Czy to jest sarkoidoza w płucach? Czy rzeczywiście wykluczono jakieś "konkretne" choroby bakteryjne?
Jeśli medycyna dała sterydy, to może i to ma sens na krótką metę, teraz trzeba pilnować regulacji odporności, by się jakieś dodatkowe choróbsko nie przypałętało.
Najpierw regeneracja nabłonków płuc, czyli kogel-mogel z jajek od zdrowych kur, na przykład:
10 żółtek (jajka przed rozbiciem umyć w ciepłej wodzie, a potem na chwilę zanurzyć we wrzątku, by ubić ewentualną salmonellę)

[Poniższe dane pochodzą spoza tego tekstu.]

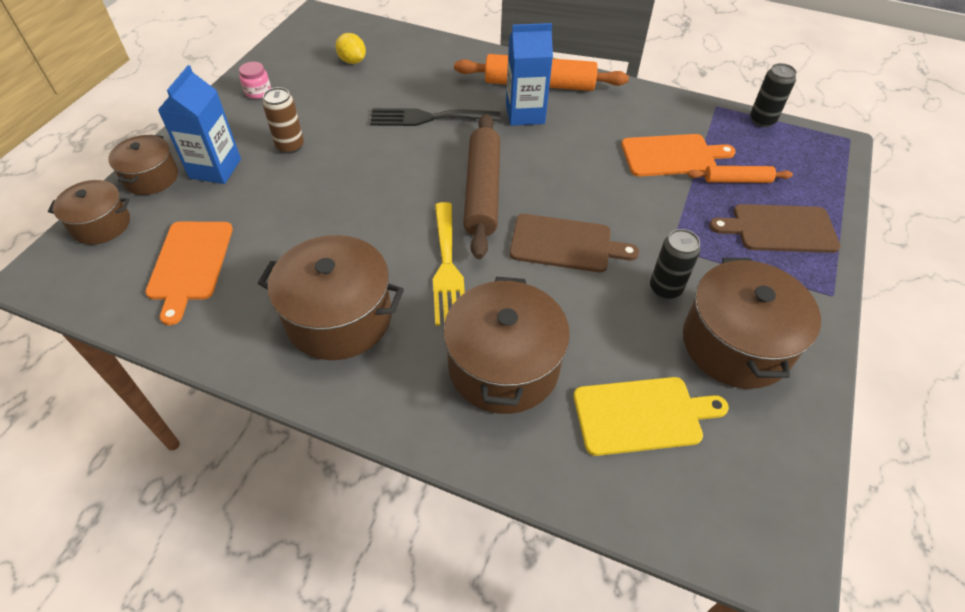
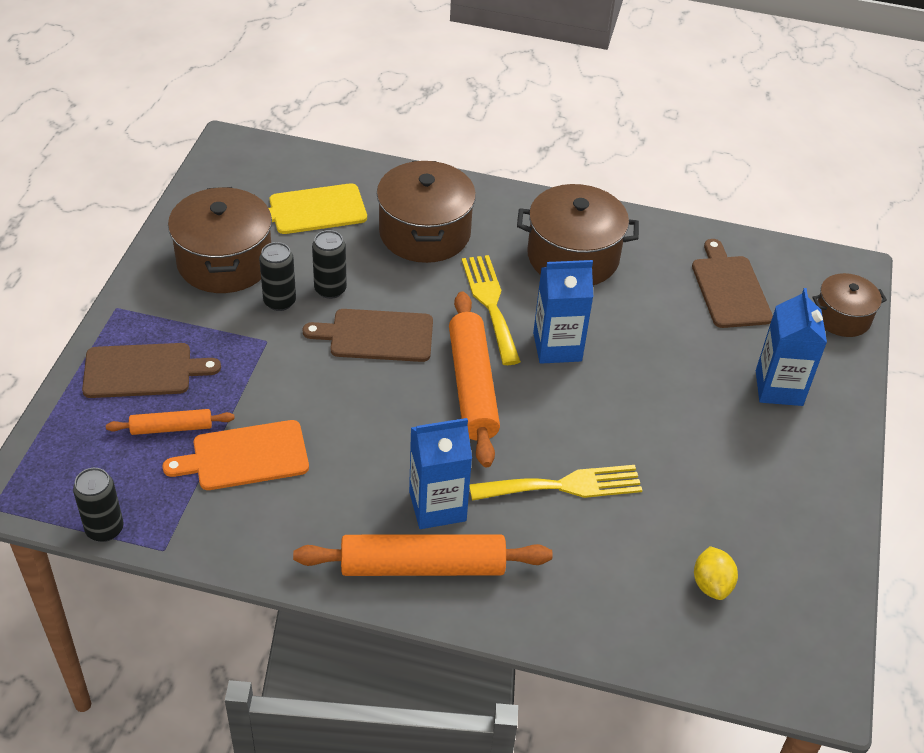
camera: 170 degrees right, 5 degrees down
brown pot [108,135,178,195] -> none
orange cutting board [145,222,233,325] -> brown cutting board [692,239,773,328]
pink jar [239,62,271,99] -> none
brown can [262,87,304,154] -> none
yellow lemon [335,33,366,64] -> yellow lemon turned 45 degrees clockwise [694,546,738,600]
black fork [370,108,501,126] -> yellow fork [470,465,642,501]
brown rolling pin [463,114,500,259] -> orange rolling pin [449,291,500,467]
none -> black can [312,230,347,299]
none -> blue carton [533,260,593,364]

1/2 szklanki wódki lub rumu lub jakiejś nalewki owocowej, może być z owocami
1/2 szklanki gliceryny
sok z 1/2 cytryny
1/2 szklanki miodu
2-3 łyżki jakiegoś porządnego oleju, mogą być różne oleje
To zblendować i stosować z posiłkami po 2 łyżki 3 x dziennie. Można przechowywać w lodówce dość długo.
W jajkach jest cholina i inozytol, czyli to, co jest potrzebne nabłonkom.

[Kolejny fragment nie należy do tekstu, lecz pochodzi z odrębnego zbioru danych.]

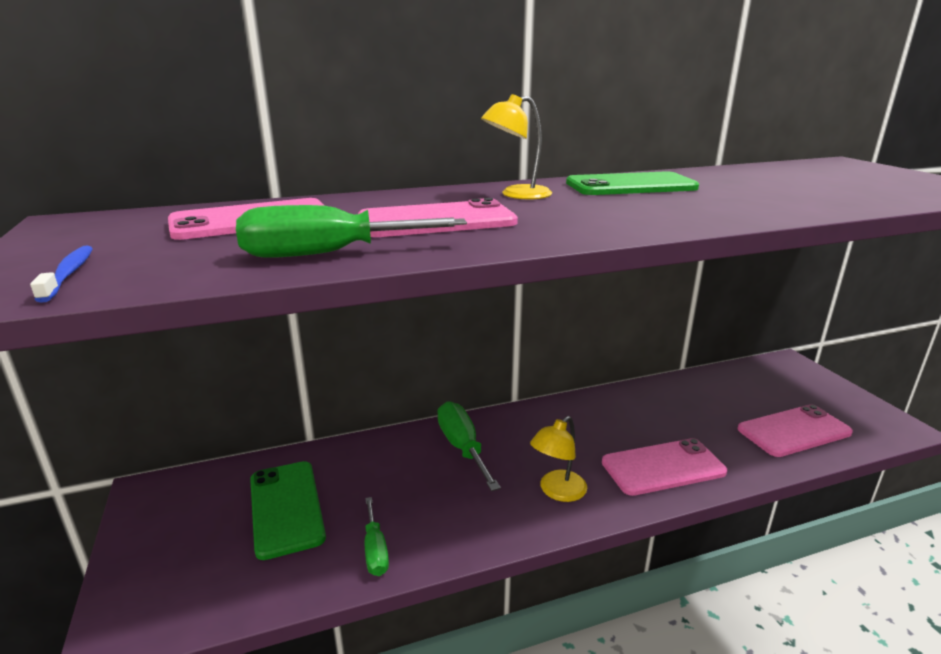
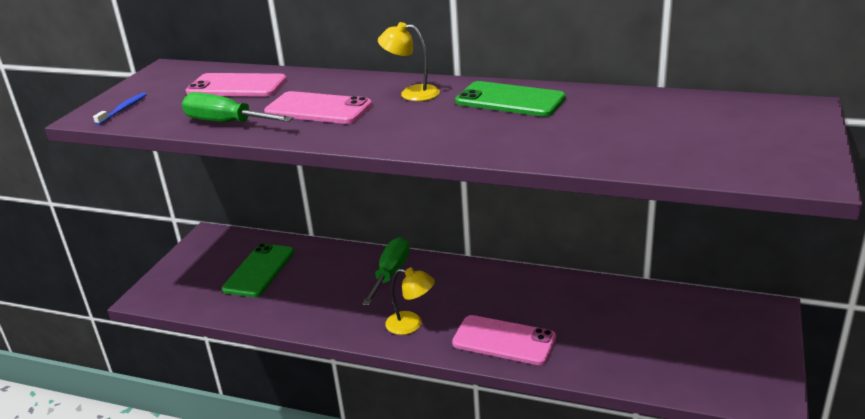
camera: 40 degrees right, 5 degrees up
green screwdriver [365,497,389,576] -> none
yellow lamp [530,416,587,502] -> yellow lamp turned 150 degrees counterclockwise [385,268,435,335]
pink phone [737,404,853,457] -> none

Dodatkowo wszelkie zioła krzemionkowe w wywarach: żywokost, niezapominajki, ogórecznik, przytulia, poziewnik, skrzyp itp. w różnych kombinacjach. Zioła krzemionkowe dadzą nowe rusztowanie dla komórek.

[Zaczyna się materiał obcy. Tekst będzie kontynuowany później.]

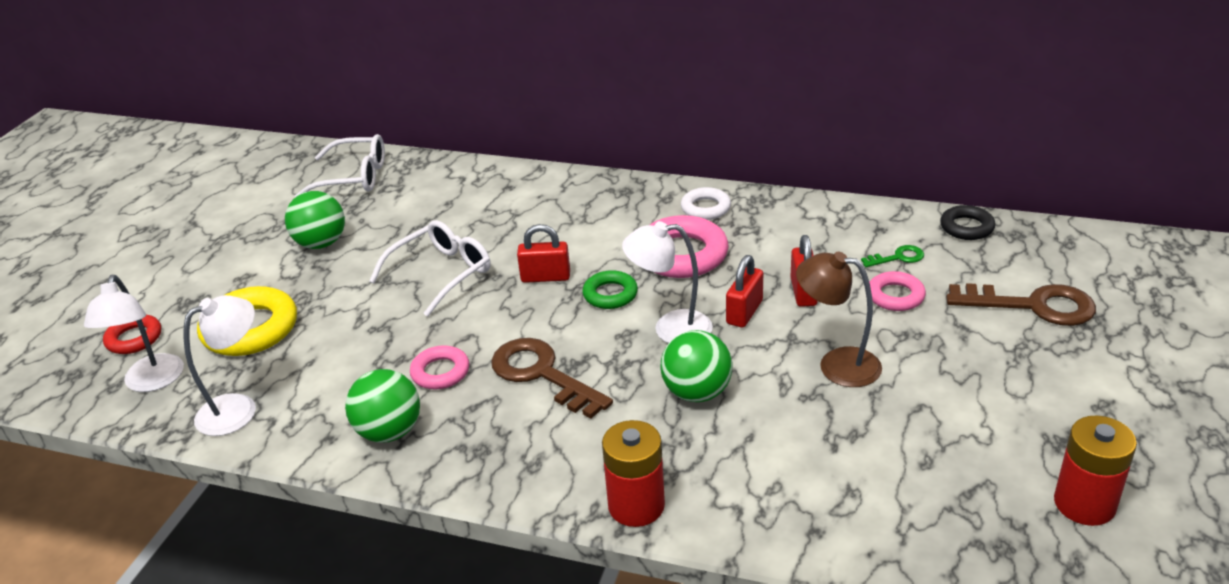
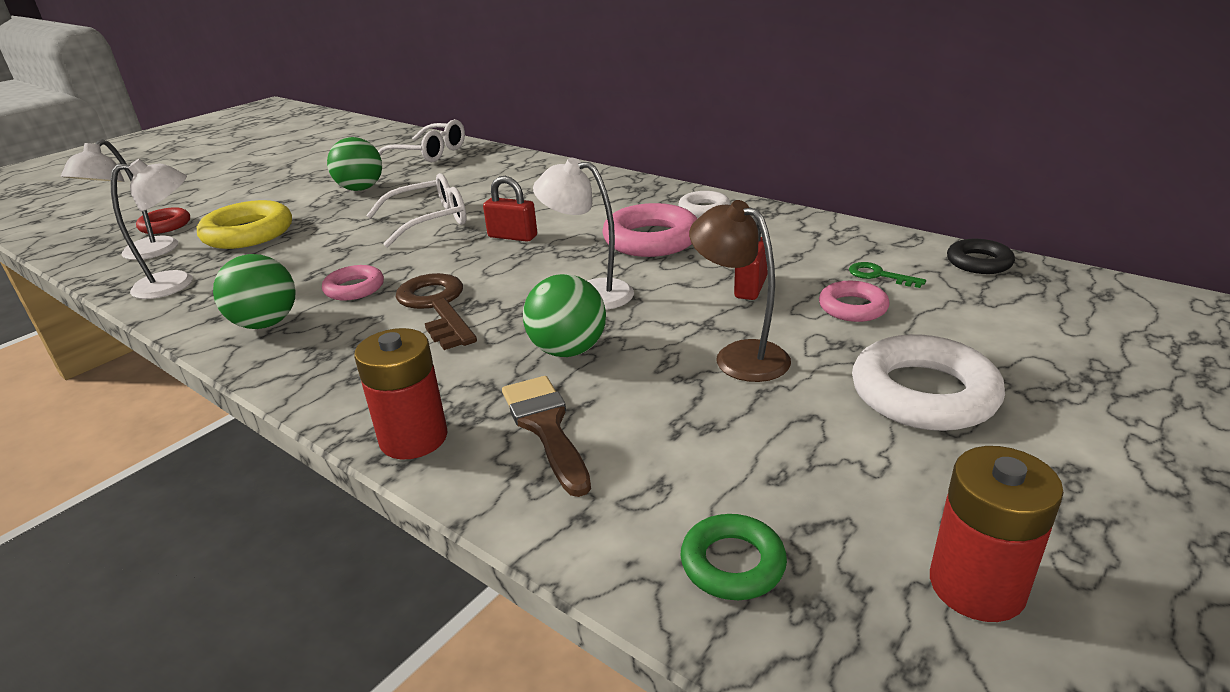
camera: 20 degrees right, 5 degrees down
green ring [582,270,638,309] -> green ring moved to [680,514,787,600]
red padlock [726,255,763,328] -> none
green key [861,245,924,267] -> green key turned 150 degrees counterclockwise [849,262,926,288]
brown key [946,283,1096,326] -> none
none -> brown brush [502,376,591,497]
none -> white ring [852,334,1005,431]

To chyba nie powinno się kłócić z leczeniem chemicznym, bo formalnie to nie są surowce wpływające bezpośrednio na odporność. Jeśli lekarz absolutnie zakazał alkoholu, to wódkę można zastąpić gliceryną, ale zapytaj, czy w proponowanej kombinacji i dawce to by było szkodliwe. Moim zdaniem, taką dawkę nawet abstynent przełknie, o ile nie miał alkoholizmu w życiorysie.